A alegria de viver. Mas o que é alegria? E a vida, como defini-la? Proponho pensar a vida como uma imbricação de relações ambivalentes. Caracterizada pela incerteza e busca constante de criação de sentidos. A alegria, como uma afeição paradoxal. Juntas, alegria e vida permitem entendermos a condição humana caracterizada, portanto, pelas tensões entre inicio e fim; plenitude e falta; alegria e tristeza; vida e morte.


“A vida merece ser vivida; ela é uma só; as ocasiões de desprazeres,

de sofrimentos e dores são por demais numerosas para ainda aumentarmos o trágico da

existência por nossa imperícia, nossa incompetência ou ignorância do que deve ser feito”

( Michel Onfray Contra-história da filosofia: as sabedorias antigas, 2008, p. 97-98)

O que fazer |
a - Transcreva o trecho do texto sobre a alegria de viver desde "de sofrimentos e" até "2008, p. 97-98)".
b - Com base na citação de Michel Onfray presente no texto sobre a alegria de viver, explique em uma a três frases por que não se deve aumentar o trágico da existência por imperícia, incompetência ou ignorância.
c - De que modo o texto sobre a alegria de viver propõe pensar a vida?

Entradas de dados extraídos
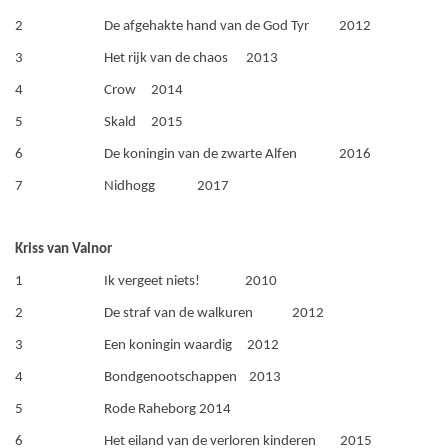
2 De afgehakte hand van de God Tyr 2012
3 Het rijk van de chaos 2013
4 Crow 2014
5 Skald 2015
6 De koningin van de zwarte Alfen 2016
7 Nidhogg 2017
Kriss van Valnor
1 Ik vergeet niets! 2010
2 De straf van de walkuren 2012
3 Een koningin waardig 2012
4 Bondgenootschappen 2013
5 Rode Raheborg 2014
6 Het eiland van de verloren kinderen 2015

Respostas às tarefas |
a -
de sofrimentos e dores são por demais numerosas para ainda aumentarmos o trágico da

existência por nossa imperícia, nossa incompetência ou ignorância do que deve ser feito”

( Michel Onfray Contra-história da filosofia: as sabedorias antigas, 2008, p. 97-98)

b - Segundo a citação, as ocasiões de desprazeres, de sofrimentos e de dores já são por demais numerosas. Não convém, portanto, acrescentar a elas mais sofrimento por ignorância do que deve ser feito, sobretudo porque a vida merece ser vivida e é uma só.

c - Como uma imbricação de relações ambivalentes, caracterizada pela incerteza e pela busca constante de criação de sentidos.